> ABOUT THIS TASK:
Revise the items below by replacing every "Person at" with "Figure in box" and changing nothing else. Leave the pictures out of your answer.

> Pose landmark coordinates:
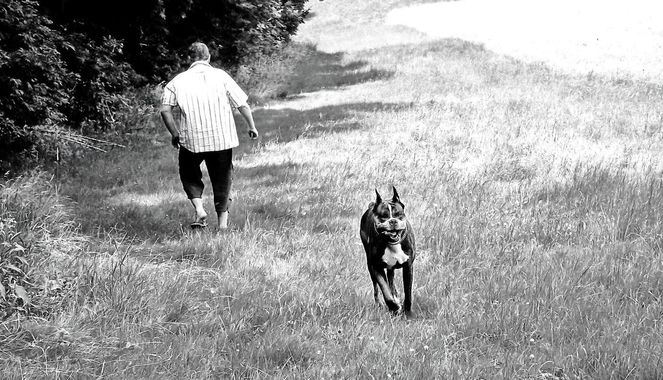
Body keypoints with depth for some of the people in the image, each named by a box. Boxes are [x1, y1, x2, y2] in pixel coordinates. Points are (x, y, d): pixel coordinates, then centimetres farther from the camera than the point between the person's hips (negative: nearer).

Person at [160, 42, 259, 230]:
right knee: (222, 177, 14)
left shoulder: (178, 81, 2)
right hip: (222, 137, 0)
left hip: (191, 138, 0)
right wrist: (251, 126, 10)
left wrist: (174, 133, 6)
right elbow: (242, 105, -3)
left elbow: (165, 110, -5)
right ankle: (223, 220, 18)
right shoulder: (220, 76, 0)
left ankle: (199, 210, -2)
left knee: (189, 175, 19)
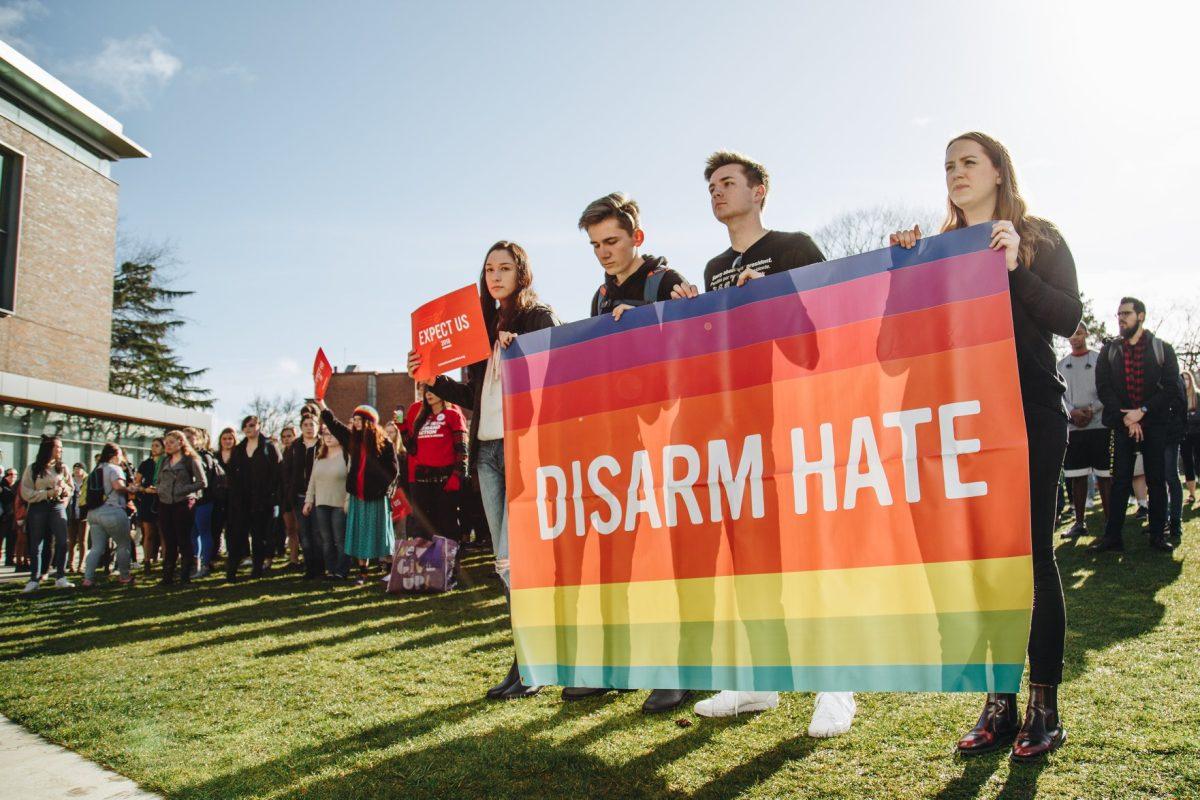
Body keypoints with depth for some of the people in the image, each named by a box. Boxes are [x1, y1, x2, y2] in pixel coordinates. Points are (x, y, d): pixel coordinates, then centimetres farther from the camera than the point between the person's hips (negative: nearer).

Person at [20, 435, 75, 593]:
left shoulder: (62, 468, 8)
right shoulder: (32, 469, 1)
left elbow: (72, 487, 15)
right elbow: (26, 493, -5)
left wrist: (64, 488, -7)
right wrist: (48, 493, -16)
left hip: (58, 507, 2)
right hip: (38, 509, -1)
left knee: (62, 542, -10)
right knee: (36, 545, 2)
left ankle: (60, 578, -5)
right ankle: (34, 580, 9)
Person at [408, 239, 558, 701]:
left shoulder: (540, 317, 2)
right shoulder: (485, 325, 20)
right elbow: (473, 396, 19)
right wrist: (431, 378, 8)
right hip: (488, 450, 7)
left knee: (514, 559, -12)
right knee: (508, 561, 6)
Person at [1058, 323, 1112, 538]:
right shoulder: (1061, 364, 14)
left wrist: (1092, 409, -13)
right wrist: (1072, 411, -10)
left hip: (1099, 424, -3)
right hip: (1073, 426, 3)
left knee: (1104, 475, -4)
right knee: (1077, 476, 3)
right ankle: (1079, 522, 9)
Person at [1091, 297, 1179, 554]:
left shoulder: (1162, 349, 4)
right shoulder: (1109, 350, 8)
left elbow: (1172, 388, -2)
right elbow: (1103, 387, 1)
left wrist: (1142, 411, -12)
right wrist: (1126, 418, -10)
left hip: (1155, 424, -1)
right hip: (1123, 424, 1)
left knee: (1156, 480, 3)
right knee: (1120, 481, -1)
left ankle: (1158, 534, 10)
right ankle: (1112, 535, 0)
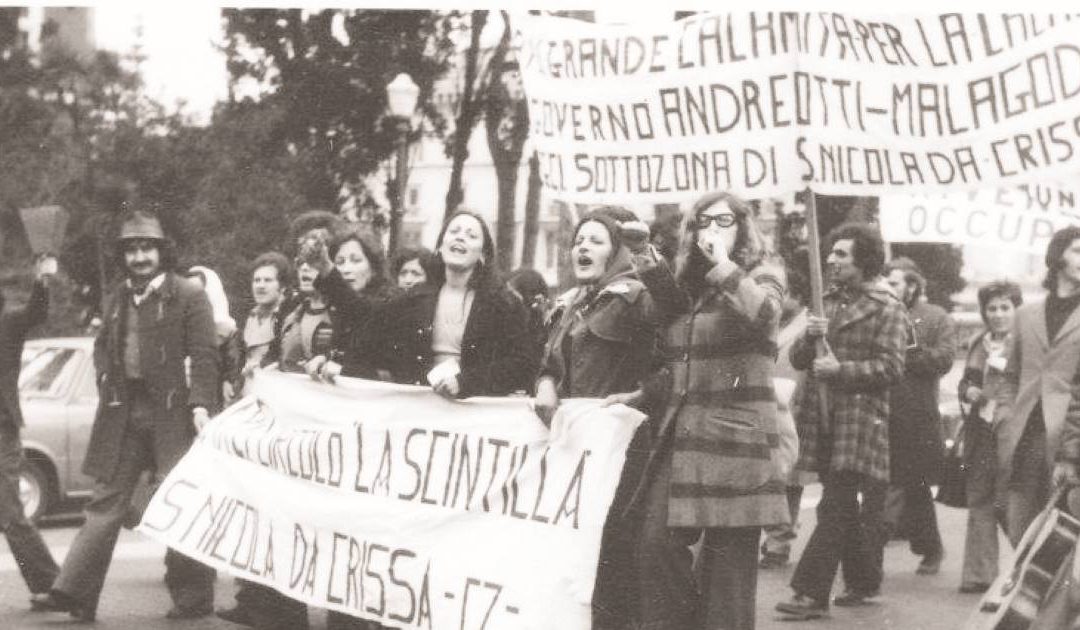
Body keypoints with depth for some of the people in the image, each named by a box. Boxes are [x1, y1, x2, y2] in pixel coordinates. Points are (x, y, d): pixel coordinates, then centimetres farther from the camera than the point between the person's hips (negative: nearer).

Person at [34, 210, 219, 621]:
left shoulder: (189, 297, -3)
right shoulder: (116, 299, 15)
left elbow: (204, 356, -8)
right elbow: (102, 348, 26)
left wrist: (201, 405, -20)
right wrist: (106, 383, 8)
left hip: (171, 412, -5)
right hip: (122, 412, 5)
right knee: (107, 500, 4)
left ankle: (192, 598, 9)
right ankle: (74, 593, 2)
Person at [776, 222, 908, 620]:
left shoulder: (887, 310, -3)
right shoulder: (826, 303, 18)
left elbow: (891, 368, -12)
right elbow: (797, 359, 14)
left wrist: (841, 368, -19)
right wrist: (809, 338, -7)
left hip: (860, 422, -7)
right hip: (822, 419, 7)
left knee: (835, 509, -10)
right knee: (844, 509, 13)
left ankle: (812, 593, -12)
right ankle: (863, 581, 25)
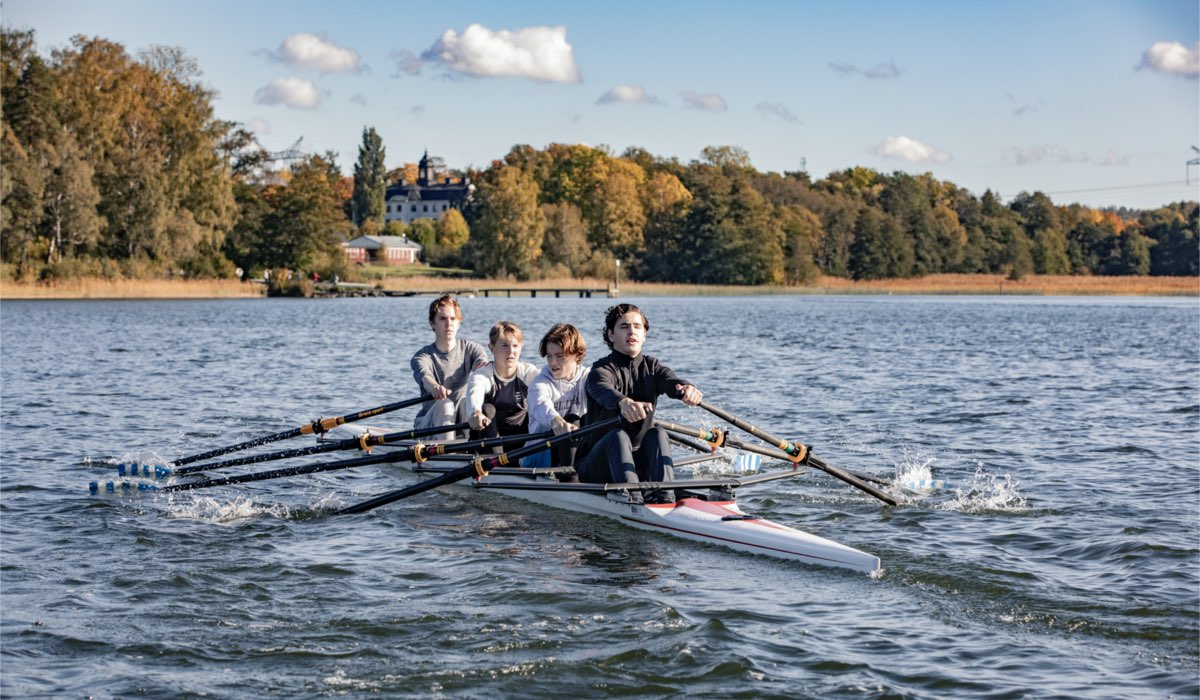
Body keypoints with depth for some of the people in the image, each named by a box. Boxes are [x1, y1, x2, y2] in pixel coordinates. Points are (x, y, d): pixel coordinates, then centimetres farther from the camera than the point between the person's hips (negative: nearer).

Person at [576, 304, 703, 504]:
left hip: (637, 463, 4)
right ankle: (632, 498, -51)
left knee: (657, 434, -22)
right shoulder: (601, 370, -7)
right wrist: (624, 403, -59)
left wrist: (687, 389, -44)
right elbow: (603, 390, -33)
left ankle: (663, 496, -39)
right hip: (598, 464, -4)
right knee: (618, 436, -32)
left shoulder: (652, 368, 7)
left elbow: (671, 381, -17)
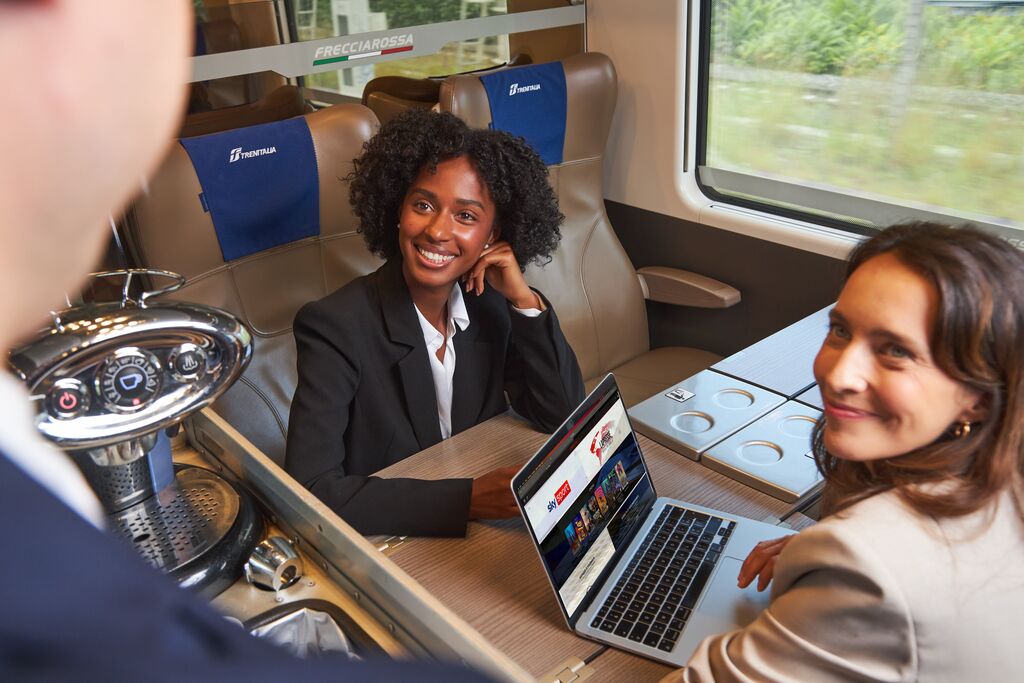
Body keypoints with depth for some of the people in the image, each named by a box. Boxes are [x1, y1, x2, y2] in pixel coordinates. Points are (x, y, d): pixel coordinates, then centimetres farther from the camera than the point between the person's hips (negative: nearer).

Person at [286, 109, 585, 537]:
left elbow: (566, 417, -5)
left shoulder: (491, 302, -4)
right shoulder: (335, 328, -17)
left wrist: (524, 300, -15)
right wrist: (467, 499, -30)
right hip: (385, 541, -3)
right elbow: (308, 492, -24)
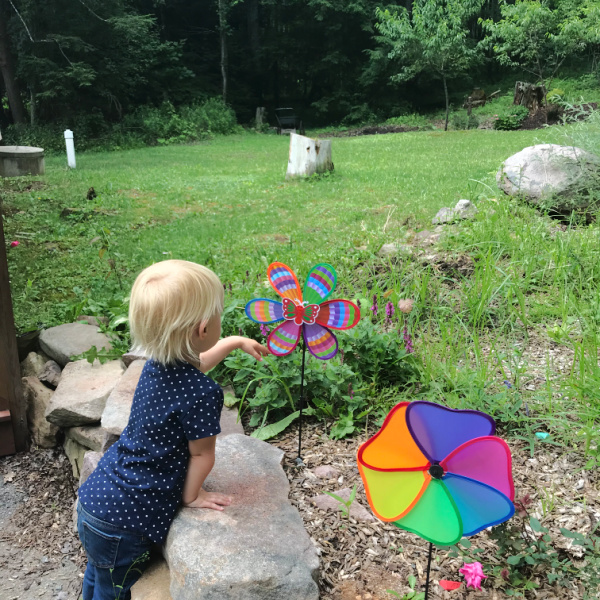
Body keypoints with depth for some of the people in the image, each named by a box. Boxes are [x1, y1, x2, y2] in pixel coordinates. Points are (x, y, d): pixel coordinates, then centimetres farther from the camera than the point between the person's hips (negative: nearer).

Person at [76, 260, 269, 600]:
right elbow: (201, 455, -16)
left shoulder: (158, 363, -4)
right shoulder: (202, 394, -30)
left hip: (96, 496, 8)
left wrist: (234, 342, 28)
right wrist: (192, 496, 1)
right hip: (123, 521, -8)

> ANSWER TO THIS EXERCISE:
Body keypoints with depth for some of the people in the image, each named by a box. Boxes are [x1, y1, x2, y2] in pixel coordinates. Points are (x, y, d): pixel coordinates, then centimetres farther from the camera than the point between the person's hips (negative: nearer).

Figure in box [160, 42, 259, 230]:
right knee: (222, 177, 14)
left shoulder: (178, 81, 2)
right hip: (222, 137, 0)
left hip: (191, 138, 0)
right wrist: (251, 126, 10)
left wrist: (174, 133, 6)
right elbow: (242, 105, -3)
left elbow: (165, 110, -5)
right ankle: (223, 220, 18)
right shoulder: (220, 76, 0)
left ankle: (199, 210, -2)
left knee: (189, 175, 19)
Body keypoints with depth for some of the people in the image, each named by a box. Boxes are [x1, y1, x2, y2] in pixel coordinates. Points are (x, y, d): pixel coordinates, then centimetres farther from the camera than the point between the person's hips (negative: nearer).

Figure in box [20, 435, 75, 593]:
left shoulder: (62, 468, 8)
right shoulder: (32, 469, 1)
left elbow: (72, 487, 15)
right elbow: (26, 493, -5)
left wrist: (64, 488, -7)
right wrist: (48, 493, -16)
left hip: (58, 507, 2)
right hip: (38, 509, -1)
left knee: (62, 542, -10)
right knee: (36, 545, 2)
left ankle: (60, 578, -5)
right ankle: (34, 580, 9)
Figure in box [408, 239, 558, 701]:
left shoulder: (540, 317, 2)
right shoulder: (485, 325, 20)
right elbow: (473, 396, 19)
right wrist: (431, 378, 8)
right hip: (488, 450, 7)
left knee: (514, 559, -12)
right knee: (508, 561, 6)
Figure in box [1058, 323, 1112, 538]:
right shoulder: (1061, 364, 14)
left wrist: (1092, 409, -13)
right wrist: (1072, 411, -10)
left hip: (1099, 424, -3)
right hip: (1073, 426, 3)
left knee: (1104, 475, -4)
right knee: (1077, 476, 3)
right ankle: (1079, 522, 9)
Figure in box [1091, 297, 1179, 554]:
left shoulder: (1162, 349, 4)
right shoulder: (1109, 350, 8)
left elbow: (1172, 388, -2)
right elbow: (1103, 387, 1)
left wrist: (1142, 411, -12)
right wrist: (1126, 418, -10)
left hip: (1155, 424, -1)
right hip: (1123, 424, 1)
left knee: (1156, 480, 3)
right knee: (1120, 481, -1)
left ankle: (1158, 534, 10)
right ankle: (1112, 535, 0)
Body keypoints with depth for some of the people in the image, each named by a box. Boxes are [x1, y1, x2, y2] in pixel coordinates. Points are (x, y, d): pixel coordinates, then centimetres farther from the camera than the point between the person's hips (negative: nearer).

Figure in box [34, 210, 219, 621]:
left shoulder: (189, 297, -3)
right shoulder: (116, 299, 15)
left elbow: (204, 356, -8)
right elbow: (102, 348, 26)
left wrist: (201, 405, -20)
right wrist: (106, 383, 8)
left hip: (171, 412, -5)
right hip: (122, 412, 5)
right knee: (107, 500, 4)
left ankle: (192, 598, 9)
right ankle: (74, 593, 2)
Figure in box [776, 222, 908, 620]:
left shoulder: (887, 310, -3)
right shoulder: (826, 303, 18)
left elbow: (891, 368, -12)
right elbow: (797, 359, 14)
left wrist: (841, 368, -19)
right wrist: (809, 338, -7)
left hip: (860, 422, -7)
right hip: (822, 419, 7)
left knee: (835, 509, -10)
right knee: (844, 509, 13)
left ankle: (812, 593, -12)
right ankle: (863, 581, 25)
Body keypoints with depth for some of the people in the image, each named by a box. Boxes are [x1, y1, x2, y2] in pixel coordinates. Points are (x, y, d): pixel coordinates, then centimetres farther from the camera than the point between the person's hips (negative: nearer).

Figure in box [576, 304, 703, 504]:
left hip: (637, 463, 4)
right ankle: (632, 498, -51)
left knee: (657, 434, -22)
right shoulder: (601, 370, -7)
right wrist: (624, 403, -59)
left wrist: (687, 389, -44)
right elbow: (603, 390, -33)
left ankle: (663, 496, -39)
right hip: (598, 464, -4)
right knee: (618, 436, -32)
left shoulder: (652, 368, 7)
left elbow: (671, 381, -17)
Body keypoints with depth for some of the people in the image, each named by a box. Boxes are [x1, y1, x2, y2] in pixel coordinates. Points are (x, y, d): pixel coordinates, then centimetres farther from the camera than the point between the person's hips (negative: nearer).

Figure in box [286, 109, 585, 537]:
left elbow: (566, 417, -5)
left shoulder: (491, 302, -4)
right shoulder: (335, 328, -17)
left wrist: (524, 300, -15)
right wrist: (467, 499, -30)
right hip: (385, 541, -3)
right elbow: (308, 492, -24)
Body keypoints with depth for some of the people in the image, each named by a box. Boxes are [x1, y1, x2, y2] in pixel coordinates. Points are (x, y, d): pixel coordinates, then centimetres farther from the camera than the point between the person's hips (negative: nearer).

Figure in box [76, 260, 269, 600]:
right elbow: (201, 455, -16)
left shoulder: (158, 363, -4)
right shoulder: (202, 394, -30)
left hip: (96, 496, 8)
left wrist: (234, 342, 28)
right wrist: (192, 496, 1)
right hip: (123, 521, -8)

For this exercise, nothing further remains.